The required output is the lines below from the line containing "Hoa Phat listed" to the line containing "budget in the", inclusive, retyped exactly. No other lines belong in it.

INPUT DATA
# # #
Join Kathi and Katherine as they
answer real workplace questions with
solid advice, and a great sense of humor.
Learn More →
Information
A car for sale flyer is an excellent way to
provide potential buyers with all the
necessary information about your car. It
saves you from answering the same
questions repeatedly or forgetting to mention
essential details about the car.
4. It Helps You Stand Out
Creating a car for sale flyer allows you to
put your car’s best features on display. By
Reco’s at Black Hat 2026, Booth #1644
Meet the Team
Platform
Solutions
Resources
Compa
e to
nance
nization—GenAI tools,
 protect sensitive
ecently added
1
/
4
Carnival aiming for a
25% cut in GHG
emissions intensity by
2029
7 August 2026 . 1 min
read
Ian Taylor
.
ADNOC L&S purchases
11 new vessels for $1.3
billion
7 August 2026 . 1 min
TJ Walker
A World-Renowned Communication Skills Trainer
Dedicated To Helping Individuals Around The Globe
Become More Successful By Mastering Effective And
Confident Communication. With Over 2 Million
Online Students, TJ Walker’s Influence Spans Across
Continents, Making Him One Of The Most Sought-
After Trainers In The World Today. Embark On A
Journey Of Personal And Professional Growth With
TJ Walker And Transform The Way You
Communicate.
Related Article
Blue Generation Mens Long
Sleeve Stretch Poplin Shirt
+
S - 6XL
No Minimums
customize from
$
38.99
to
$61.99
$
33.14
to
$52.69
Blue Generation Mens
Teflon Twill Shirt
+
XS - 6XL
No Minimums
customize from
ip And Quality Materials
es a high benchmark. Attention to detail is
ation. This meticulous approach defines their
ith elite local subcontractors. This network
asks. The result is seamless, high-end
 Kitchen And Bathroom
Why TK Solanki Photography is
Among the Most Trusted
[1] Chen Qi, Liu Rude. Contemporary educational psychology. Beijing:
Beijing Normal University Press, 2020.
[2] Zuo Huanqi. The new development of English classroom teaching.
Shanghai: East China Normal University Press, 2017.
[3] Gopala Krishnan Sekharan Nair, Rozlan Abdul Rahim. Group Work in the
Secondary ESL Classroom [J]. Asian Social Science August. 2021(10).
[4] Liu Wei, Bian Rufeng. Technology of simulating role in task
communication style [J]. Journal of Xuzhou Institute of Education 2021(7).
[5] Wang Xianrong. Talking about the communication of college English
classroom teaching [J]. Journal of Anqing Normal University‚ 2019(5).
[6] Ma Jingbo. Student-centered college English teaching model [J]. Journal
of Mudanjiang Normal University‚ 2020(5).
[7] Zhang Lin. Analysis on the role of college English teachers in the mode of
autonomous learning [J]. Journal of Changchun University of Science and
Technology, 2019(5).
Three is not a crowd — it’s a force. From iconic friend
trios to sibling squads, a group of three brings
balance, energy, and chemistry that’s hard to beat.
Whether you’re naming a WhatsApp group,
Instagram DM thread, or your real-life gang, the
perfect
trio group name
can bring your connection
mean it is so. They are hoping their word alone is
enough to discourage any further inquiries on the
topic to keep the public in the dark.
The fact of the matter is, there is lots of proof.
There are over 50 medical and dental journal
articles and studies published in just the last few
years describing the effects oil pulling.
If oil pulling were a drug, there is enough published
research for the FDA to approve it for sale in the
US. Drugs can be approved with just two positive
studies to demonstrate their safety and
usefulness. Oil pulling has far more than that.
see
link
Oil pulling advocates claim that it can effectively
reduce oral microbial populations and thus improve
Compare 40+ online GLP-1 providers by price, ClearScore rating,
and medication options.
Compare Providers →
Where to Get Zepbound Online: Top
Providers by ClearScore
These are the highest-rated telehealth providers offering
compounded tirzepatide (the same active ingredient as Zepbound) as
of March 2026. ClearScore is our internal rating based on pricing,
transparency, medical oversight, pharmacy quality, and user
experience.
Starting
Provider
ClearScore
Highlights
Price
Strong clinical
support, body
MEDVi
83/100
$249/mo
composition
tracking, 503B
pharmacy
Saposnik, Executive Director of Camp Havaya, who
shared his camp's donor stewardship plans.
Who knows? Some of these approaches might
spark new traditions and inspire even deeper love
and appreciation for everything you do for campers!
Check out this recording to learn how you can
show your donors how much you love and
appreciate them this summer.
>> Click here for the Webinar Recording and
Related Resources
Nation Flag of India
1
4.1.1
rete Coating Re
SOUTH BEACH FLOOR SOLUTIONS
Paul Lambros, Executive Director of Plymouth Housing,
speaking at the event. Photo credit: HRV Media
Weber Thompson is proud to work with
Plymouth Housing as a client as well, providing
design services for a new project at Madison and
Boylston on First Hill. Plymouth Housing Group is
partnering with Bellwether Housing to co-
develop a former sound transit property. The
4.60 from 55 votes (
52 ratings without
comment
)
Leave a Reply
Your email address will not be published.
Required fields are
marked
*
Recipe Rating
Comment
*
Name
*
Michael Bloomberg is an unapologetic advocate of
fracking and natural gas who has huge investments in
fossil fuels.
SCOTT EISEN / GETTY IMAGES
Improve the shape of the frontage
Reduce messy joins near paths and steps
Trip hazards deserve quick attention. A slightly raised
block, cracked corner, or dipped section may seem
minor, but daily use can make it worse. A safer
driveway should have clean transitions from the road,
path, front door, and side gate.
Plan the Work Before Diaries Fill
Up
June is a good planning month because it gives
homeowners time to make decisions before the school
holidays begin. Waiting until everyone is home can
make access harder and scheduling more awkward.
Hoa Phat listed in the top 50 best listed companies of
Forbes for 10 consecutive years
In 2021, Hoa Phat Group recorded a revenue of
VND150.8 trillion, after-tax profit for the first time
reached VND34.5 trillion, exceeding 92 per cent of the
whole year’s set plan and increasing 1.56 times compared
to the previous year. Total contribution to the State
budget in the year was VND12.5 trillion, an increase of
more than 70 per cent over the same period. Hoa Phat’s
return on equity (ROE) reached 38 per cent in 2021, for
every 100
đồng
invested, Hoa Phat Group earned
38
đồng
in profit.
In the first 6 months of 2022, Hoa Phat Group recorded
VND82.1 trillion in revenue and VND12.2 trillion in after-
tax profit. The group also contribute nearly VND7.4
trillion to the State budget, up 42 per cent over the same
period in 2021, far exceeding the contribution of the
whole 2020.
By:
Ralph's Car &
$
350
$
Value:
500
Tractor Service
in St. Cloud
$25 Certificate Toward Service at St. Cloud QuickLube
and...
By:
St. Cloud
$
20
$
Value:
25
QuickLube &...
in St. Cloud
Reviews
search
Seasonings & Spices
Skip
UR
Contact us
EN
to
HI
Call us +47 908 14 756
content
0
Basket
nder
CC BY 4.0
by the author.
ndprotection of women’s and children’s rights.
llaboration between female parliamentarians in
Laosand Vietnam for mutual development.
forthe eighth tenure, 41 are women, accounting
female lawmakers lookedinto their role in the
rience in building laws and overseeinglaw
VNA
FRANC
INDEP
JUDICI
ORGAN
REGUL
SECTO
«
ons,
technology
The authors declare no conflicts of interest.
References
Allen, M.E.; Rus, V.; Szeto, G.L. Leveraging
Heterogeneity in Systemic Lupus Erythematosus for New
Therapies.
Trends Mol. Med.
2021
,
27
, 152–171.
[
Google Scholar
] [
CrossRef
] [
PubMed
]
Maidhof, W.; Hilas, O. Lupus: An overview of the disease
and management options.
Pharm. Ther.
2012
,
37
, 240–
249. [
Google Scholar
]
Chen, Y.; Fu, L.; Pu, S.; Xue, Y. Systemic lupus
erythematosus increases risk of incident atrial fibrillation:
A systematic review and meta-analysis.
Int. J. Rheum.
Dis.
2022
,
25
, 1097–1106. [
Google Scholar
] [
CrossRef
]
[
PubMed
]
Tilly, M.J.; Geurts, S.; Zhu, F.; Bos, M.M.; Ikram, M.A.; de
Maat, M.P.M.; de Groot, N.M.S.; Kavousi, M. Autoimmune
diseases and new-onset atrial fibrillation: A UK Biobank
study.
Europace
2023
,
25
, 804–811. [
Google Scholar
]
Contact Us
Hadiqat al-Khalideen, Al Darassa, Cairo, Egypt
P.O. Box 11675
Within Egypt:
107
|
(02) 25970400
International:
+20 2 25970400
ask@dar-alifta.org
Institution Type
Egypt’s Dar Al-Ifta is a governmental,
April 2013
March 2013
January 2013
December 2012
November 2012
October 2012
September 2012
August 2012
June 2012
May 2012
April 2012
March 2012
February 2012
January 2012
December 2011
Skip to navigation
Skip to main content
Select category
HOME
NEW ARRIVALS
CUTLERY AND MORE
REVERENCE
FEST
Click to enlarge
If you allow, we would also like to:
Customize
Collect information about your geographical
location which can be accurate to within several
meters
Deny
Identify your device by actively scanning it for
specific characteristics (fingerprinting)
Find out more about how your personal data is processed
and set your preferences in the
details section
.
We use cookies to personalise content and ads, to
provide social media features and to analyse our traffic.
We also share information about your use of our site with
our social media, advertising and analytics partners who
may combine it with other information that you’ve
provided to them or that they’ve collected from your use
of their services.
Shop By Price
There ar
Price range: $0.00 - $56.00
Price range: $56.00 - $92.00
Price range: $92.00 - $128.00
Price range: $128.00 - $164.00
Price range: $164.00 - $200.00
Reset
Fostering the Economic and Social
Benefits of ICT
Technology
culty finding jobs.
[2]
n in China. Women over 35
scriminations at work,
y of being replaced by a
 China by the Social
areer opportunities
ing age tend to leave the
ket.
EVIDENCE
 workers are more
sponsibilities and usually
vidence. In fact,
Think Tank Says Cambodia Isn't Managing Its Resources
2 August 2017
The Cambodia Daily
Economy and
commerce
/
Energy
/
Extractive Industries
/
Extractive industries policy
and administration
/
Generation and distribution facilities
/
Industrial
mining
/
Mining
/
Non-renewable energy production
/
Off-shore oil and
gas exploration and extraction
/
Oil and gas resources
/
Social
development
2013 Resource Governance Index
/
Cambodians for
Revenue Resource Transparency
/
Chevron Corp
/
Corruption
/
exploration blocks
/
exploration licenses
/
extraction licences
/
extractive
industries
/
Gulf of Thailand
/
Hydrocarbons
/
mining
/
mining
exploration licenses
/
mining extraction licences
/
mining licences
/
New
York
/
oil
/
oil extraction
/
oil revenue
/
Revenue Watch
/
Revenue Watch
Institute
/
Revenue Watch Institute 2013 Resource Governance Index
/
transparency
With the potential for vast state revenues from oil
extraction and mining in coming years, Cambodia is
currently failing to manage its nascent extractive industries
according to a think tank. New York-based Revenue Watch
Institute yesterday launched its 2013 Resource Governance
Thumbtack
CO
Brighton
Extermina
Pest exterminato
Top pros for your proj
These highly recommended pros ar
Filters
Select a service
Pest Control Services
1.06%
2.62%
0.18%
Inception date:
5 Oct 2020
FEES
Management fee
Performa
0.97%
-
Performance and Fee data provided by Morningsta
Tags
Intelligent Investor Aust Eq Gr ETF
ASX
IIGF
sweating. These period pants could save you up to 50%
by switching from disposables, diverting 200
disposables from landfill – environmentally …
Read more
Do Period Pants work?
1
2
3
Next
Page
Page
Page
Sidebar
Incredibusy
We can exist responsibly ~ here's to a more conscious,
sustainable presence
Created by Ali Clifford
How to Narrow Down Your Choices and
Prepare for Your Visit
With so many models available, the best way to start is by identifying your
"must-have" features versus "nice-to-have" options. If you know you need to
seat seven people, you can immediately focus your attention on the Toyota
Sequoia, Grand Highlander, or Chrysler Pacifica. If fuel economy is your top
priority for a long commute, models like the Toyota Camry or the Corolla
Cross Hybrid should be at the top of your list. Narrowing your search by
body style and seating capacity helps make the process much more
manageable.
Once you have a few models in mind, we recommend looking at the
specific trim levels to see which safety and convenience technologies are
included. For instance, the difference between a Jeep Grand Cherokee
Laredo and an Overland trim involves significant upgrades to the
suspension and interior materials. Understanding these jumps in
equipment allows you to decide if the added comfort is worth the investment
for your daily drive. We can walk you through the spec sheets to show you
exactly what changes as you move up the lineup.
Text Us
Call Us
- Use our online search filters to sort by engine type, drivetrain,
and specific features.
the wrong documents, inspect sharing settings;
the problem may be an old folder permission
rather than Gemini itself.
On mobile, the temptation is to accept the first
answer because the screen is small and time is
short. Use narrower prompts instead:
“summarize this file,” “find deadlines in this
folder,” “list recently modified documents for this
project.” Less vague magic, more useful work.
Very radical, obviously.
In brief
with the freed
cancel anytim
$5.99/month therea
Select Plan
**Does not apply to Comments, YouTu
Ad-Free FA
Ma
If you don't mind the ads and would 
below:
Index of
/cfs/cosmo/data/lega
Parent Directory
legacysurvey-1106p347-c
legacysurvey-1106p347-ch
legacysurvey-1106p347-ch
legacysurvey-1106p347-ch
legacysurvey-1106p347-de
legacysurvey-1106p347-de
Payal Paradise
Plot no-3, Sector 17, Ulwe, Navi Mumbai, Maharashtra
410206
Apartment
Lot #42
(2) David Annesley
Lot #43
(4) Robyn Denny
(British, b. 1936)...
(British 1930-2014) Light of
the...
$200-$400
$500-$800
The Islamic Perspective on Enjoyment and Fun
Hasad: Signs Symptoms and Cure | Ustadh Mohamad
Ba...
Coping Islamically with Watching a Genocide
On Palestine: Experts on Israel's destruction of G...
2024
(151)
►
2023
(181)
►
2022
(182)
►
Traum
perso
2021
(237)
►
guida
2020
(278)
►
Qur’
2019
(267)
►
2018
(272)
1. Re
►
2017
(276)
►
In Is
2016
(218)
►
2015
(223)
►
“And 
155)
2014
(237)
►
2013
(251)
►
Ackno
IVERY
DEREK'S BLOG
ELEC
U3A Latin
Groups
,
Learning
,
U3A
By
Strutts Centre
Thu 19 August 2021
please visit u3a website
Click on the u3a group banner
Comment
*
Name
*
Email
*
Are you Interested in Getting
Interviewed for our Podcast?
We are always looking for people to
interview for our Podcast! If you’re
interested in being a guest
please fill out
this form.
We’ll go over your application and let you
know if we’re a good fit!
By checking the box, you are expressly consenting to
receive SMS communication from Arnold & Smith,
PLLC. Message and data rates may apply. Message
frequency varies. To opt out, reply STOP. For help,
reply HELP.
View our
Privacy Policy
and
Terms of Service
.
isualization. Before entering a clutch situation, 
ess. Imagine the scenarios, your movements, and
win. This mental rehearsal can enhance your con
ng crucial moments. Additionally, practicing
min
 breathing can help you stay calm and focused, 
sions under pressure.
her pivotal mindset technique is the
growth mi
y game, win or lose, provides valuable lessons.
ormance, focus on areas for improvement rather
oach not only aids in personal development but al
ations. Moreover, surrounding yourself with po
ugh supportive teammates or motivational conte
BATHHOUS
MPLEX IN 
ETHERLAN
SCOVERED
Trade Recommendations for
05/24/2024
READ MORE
# # #
RESPONSE TO THE EXERCISE
Hoa Phat listed in the top 50 best listed companies of
Forbes for 10 consecutive years
In 2021, Hoa Phat Group recorded a revenue of
VND150.8 trillion, after-tax profit for the first time
reached VND34.5 trillion, exceeding 92 per cent of the
whole year’s set plan and increasing 1.56 times compared
to the previous year. Total contribution to the State
budget in the year was VND12.5 trillion, an increase of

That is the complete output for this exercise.